(Collected data entries)

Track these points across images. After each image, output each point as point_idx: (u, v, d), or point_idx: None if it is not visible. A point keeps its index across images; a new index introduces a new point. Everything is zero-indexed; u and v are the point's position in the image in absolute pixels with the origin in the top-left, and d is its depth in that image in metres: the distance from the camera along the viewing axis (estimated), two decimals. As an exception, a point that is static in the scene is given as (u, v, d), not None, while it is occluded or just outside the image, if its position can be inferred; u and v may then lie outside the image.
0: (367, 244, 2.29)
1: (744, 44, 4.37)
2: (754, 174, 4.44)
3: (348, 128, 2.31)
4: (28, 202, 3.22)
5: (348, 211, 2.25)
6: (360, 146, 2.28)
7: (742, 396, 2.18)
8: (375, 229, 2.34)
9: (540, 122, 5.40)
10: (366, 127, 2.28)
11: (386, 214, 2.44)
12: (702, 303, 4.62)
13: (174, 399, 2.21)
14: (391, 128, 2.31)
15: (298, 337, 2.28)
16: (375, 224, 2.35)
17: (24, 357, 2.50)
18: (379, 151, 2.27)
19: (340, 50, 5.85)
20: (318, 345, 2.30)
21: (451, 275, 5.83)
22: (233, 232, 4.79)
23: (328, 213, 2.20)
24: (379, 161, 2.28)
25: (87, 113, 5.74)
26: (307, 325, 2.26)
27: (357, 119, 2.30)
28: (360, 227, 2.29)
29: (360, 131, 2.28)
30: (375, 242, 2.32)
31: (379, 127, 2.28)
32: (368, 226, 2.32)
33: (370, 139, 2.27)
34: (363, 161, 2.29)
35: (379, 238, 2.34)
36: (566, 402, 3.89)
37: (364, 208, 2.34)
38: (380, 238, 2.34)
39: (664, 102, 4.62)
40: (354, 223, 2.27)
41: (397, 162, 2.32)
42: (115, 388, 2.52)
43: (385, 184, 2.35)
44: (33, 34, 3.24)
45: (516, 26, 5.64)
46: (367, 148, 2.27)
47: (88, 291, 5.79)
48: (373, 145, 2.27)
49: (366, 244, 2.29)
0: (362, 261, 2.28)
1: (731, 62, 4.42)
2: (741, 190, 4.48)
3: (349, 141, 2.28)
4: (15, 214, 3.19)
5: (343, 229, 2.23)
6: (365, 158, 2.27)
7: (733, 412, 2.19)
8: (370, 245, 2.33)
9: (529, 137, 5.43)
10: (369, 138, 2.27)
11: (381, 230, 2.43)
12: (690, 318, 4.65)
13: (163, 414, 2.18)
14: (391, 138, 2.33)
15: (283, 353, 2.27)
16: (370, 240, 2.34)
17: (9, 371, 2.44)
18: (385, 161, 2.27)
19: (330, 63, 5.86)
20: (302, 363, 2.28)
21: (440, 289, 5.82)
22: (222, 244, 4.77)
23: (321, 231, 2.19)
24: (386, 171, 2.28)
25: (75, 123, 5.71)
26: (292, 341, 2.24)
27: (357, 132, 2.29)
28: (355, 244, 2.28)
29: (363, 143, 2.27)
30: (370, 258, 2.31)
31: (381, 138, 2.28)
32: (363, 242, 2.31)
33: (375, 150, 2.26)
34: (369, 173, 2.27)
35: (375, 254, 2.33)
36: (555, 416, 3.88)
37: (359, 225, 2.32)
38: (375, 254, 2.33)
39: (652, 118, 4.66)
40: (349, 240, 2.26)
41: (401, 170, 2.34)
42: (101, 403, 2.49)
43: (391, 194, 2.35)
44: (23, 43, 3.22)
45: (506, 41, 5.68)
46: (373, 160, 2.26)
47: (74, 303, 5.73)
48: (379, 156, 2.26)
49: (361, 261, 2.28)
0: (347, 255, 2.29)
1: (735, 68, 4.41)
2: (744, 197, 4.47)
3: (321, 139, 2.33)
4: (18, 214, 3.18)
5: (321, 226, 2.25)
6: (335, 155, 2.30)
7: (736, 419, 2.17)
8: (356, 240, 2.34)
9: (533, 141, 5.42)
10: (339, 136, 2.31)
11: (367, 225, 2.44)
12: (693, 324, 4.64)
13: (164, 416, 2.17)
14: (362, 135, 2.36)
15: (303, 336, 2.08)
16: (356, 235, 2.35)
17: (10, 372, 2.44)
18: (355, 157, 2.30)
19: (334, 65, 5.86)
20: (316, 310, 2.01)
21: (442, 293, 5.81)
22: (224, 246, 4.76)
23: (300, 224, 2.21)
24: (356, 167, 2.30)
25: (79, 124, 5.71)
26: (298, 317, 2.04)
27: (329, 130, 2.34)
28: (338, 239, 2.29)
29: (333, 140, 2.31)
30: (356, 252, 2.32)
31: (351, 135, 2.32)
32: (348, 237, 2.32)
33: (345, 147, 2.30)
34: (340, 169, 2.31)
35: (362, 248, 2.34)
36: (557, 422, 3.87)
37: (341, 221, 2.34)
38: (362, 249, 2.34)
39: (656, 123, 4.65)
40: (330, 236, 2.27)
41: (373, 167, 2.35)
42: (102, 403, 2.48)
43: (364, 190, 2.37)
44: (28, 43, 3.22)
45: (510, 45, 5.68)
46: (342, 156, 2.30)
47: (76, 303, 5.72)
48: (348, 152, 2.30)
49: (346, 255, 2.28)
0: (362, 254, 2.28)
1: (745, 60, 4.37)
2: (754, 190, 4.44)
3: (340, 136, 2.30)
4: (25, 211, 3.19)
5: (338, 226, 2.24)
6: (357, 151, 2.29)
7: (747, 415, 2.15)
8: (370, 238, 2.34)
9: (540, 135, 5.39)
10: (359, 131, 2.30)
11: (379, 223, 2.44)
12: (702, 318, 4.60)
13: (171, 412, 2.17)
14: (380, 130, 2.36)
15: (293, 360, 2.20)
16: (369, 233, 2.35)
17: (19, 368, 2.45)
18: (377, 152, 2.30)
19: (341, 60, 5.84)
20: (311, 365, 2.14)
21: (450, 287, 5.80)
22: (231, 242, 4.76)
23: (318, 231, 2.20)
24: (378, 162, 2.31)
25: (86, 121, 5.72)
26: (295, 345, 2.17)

● WORK REQUEST:
Please give back, exactly as it stands above, the stretch from the line with "9: (540, 122, 5.40)" through the line with "46: (367, 148, 2.27)", and no line outside it.

● ANSWER SECTION:
9: (540, 122, 5.40)
10: (366, 127, 2.28)
11: (386, 214, 2.44)
12: (702, 303, 4.62)
13: (174, 399, 2.21)
14: (391, 128, 2.31)
15: (298, 337, 2.28)
16: (375, 224, 2.35)
17: (24, 357, 2.50)
18: (379, 151, 2.27)
19: (340, 50, 5.85)
20: (318, 345, 2.30)
21: (451, 275, 5.83)
22: (233, 232, 4.79)
23: (328, 213, 2.20)
24: (379, 161, 2.28)
25: (87, 113, 5.74)
26: (307, 325, 2.26)
27: (357, 119, 2.30)
28: (360, 227, 2.29)
29: (360, 131, 2.28)
30: (375, 242, 2.32)
31: (379, 127, 2.28)
32: (368, 226, 2.32)
33: (370, 139, 2.27)
34: (363, 161, 2.29)
35: (379, 238, 2.34)
36: (566, 402, 3.89)
37: (364, 208, 2.34)
38: (380, 238, 2.34)
39: (664, 102, 4.62)
40: (354, 223, 2.27)
41: (397, 162, 2.32)
42: (115, 388, 2.52)
43: (385, 184, 2.35)
44: (33, 34, 3.24)
45: (516, 26, 5.64)
46: (367, 148, 2.27)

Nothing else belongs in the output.